Through more than three decades of global economic cycles and changes, Horizon
Capital Investments has grown and evolved as one of the world’s largest and
most successful investment firms. Horizon Capital’s success has been built
around a single core concept: Financial buyer. We are going to grow your
company and after that, we will sell your company and make a profit. This
simple strategy structure would be transparent for your company.
Services
3.1 Due diligences and outsourcing
We need to rely on an information collection
company such as S&P. They specialize in collecting particular information.
When we are preparing a takeover bid, they will help us.
The following is outsourcing. We need to make
strong connections between our executive team and main investor. Banks also
help us and provide capital. However, recently, the Volker Rule was passed.
This rule prohibits hedge funds from bank’s bailingouts. We try to recover the
loss by using tax shelters and so on.
3.2 Implementation
We need to have strong leadership among managers and executives. The
top manager’s philosophy will be reflected as the company’s management policy.
The manager must be strong about bids and auctions. We are going to be your
“White Knight” and protect your business.
3.3 turn around the business
If
we succeed in taking over your company, we will provide outsource services, our
specialists, and money to turn your company around.

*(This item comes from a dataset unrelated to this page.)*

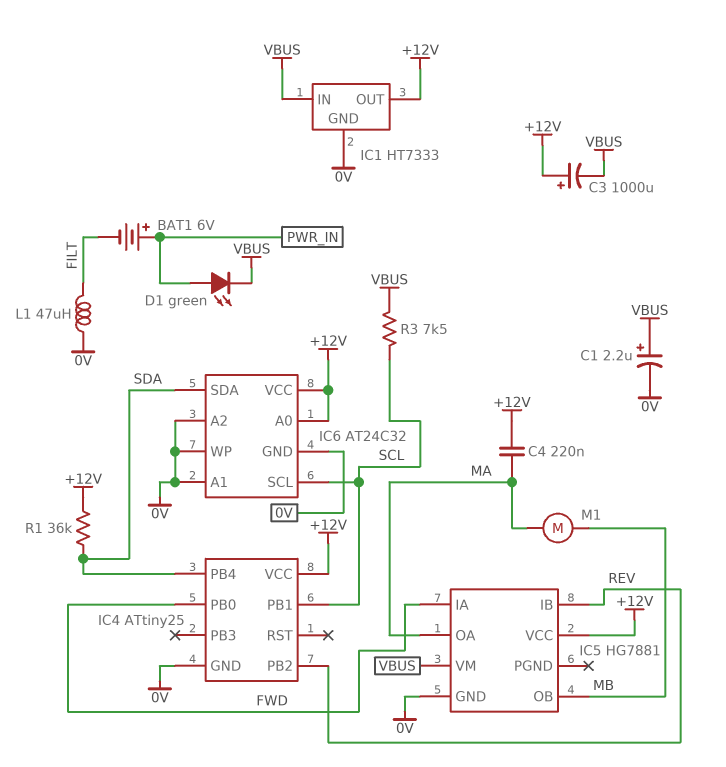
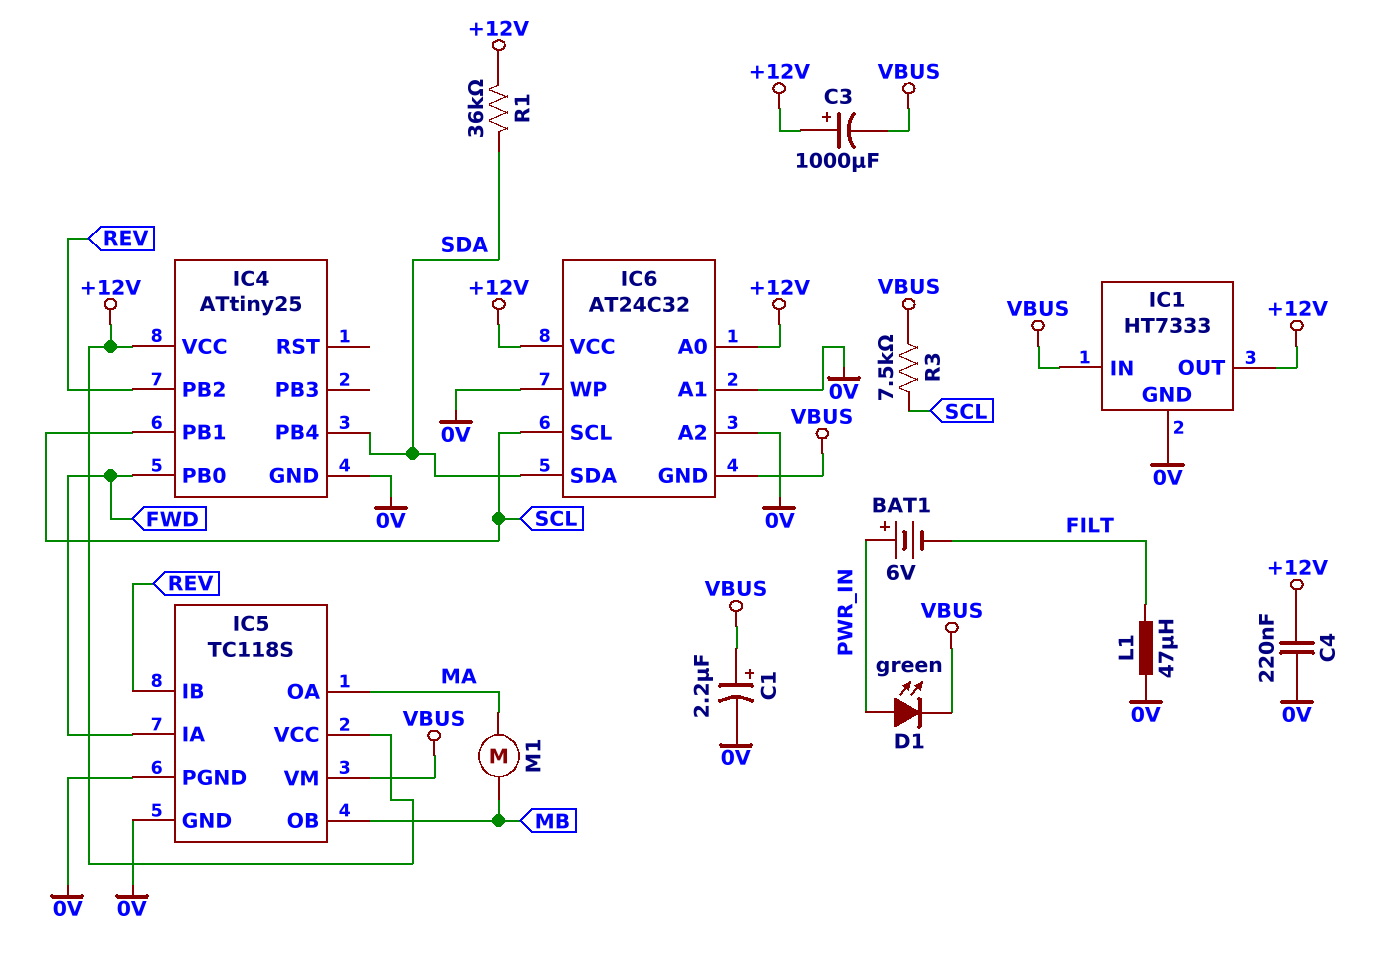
C4: 220nF (+12V, MA) -> 220nF (+12V, 0V)
IC5: HG7881 -> TC118S
IC5 pin PGND: none -> 0V
IC6 pin GND: 0V -> VBUS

Strategy and Implementation Summary
4.1 Structure of takeover bid
I
would like to show how we would gather capital for a takeover bid and how we
would turn your business around.
1) LBO
We
would like to earn money from our parent company, KKL. This cash flow would be
defined leveraged buyout (LBO). This strong structure would help your company.
2) MSCB
We
are going to use many Moving Strike Convertible Bonds (MSCB). This is useful
when we face takeover bid. This bond can convert stock and we can avoid
competition other competitors.
4.2 Strategy for hostile takeover bid
When
there is a hostile takeover bid from competitors, we would implement the
strategy below.
1)
Poison
pill
This is
a kind of MSCB. When a competitor suggests a hostile takeover bid, this system
will operate. A competitor has to pay more money than they expected.
2)
Packman
defense
The target company of a hostile takeover bid defends itself by
attempting to take over the potential acquirer. This is named after the Pac-man video game.
3)
Crown
jewel
When a company wants avoid being taken over by selling important assets cheaply, we can use a strategy known as the “Crown
Jewel Defense” In order to be less
attractive to
competitors. We would separate important assets instead of selling them at a
reduced price, and then we would buy them
back later when the takeover is no longer likely to happen.
4)
Stock
Purchase/Subscription Warrant
This is a type of
security issued by a corporation that gives the holder the right to purchase a
certain amount of common stocks. If we use this right during a takeover bid, the
hostile company will not be able to buy the stocks that they aimed to buy. The
reason is this strategy increases the total amount of stock,
and the company which aims to acquire 50% of the stock has to buy more than
they expect or are willing to buy.
5) Golden parachute
Contractual benefits that
assure a high-level employee of generous payments if a company is taken over
and he or she is dismissed as a result. This would be a guarantee.